CFOA president Kevin Moreland told GameTimeCT last week that the state’s referee boards were asked by several independent team representatives to officiate games beginning Saturday, but that they couldn’t provide additional insurance.
On advice from lawyers who were examining the Shipman & Goodwin advice, Moreland said the CFOA declined to work those games and released Tuesday’s statement to explain their position.
Despite this, at least five independent high school-level football games kicked off last weekend. Moreland said he did not know the identity of the officials who did agree to work those games.

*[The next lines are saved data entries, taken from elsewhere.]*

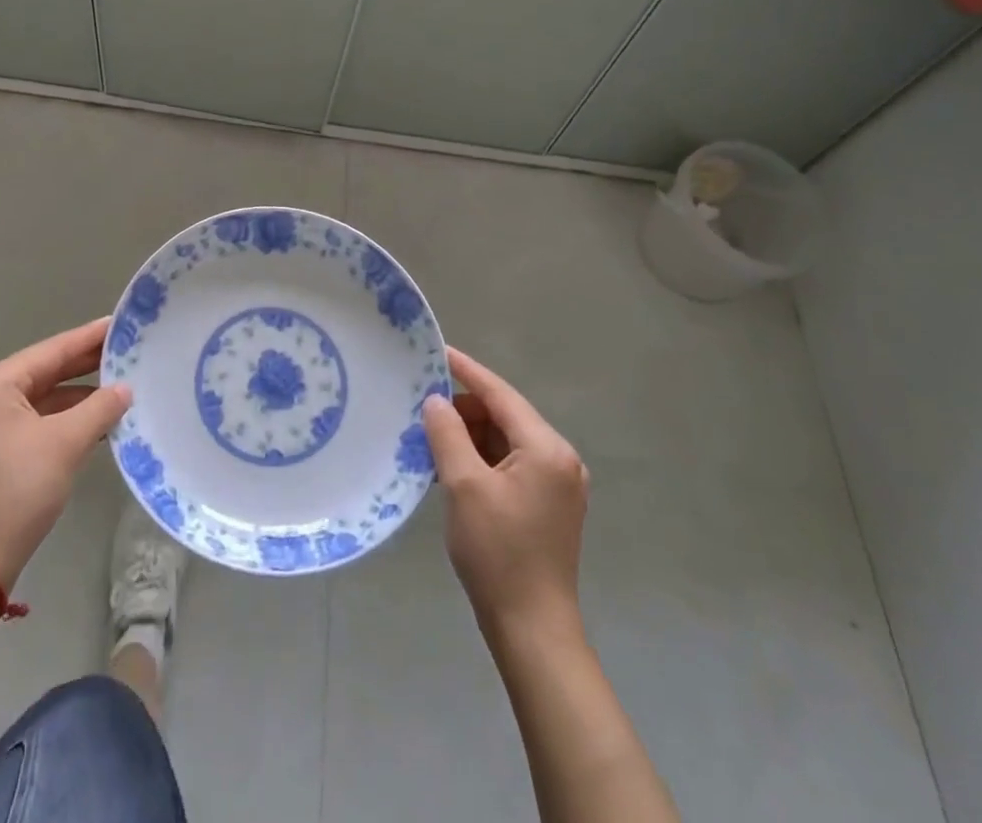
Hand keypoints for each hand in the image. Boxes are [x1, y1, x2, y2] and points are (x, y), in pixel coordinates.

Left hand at [0, 317, 131, 588]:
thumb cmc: (17, 491)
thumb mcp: (65, 443)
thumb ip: (99, 408)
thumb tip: (125, 389)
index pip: (51, 351)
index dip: (89, 338)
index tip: (121, 323)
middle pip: (44, 372)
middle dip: (85, 365)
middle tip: (126, 349)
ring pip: (40, 398)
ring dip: (77, 395)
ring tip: (120, 384)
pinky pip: (33, 420)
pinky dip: (63, 418)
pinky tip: (95, 418)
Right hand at [422, 347, 589, 634]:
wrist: (532, 630)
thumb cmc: (498, 553)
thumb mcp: (463, 486)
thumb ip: (448, 434)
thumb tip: (436, 400)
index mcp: (547, 449)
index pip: (500, 394)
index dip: (466, 370)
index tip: (437, 350)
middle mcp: (559, 459)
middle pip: (504, 416)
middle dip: (464, 410)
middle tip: (422, 412)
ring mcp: (557, 484)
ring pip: (505, 441)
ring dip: (469, 437)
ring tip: (430, 442)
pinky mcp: (548, 505)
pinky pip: (510, 464)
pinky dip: (480, 460)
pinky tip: (451, 468)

Several Connecticut officiating boards have been refereeing youth football games for the past month. While the CFOA statement didn’t mention youth football games, Moreland said Tuesday night they were still looking into the issue. “As of right now, there’s no change,” he said.
The CFOA also addressed criticism it says it received for declining to referee independent games, saying it was “unwarranted” and “denies the reality of [the] current situation.”
“There is a difference between going to trial for a COVID-related situation and getting sued for one,” it stated. “The latter, regardless of the legal outcome, could bankrupt the organizations and the individual members before even going to a potential trial, and officials and their organizations will have to pay legal fees from the first dollar.”
“Our members want to work, our organizations want to service games. But, we cannot do so exposing ourselves to potential lawsuits.”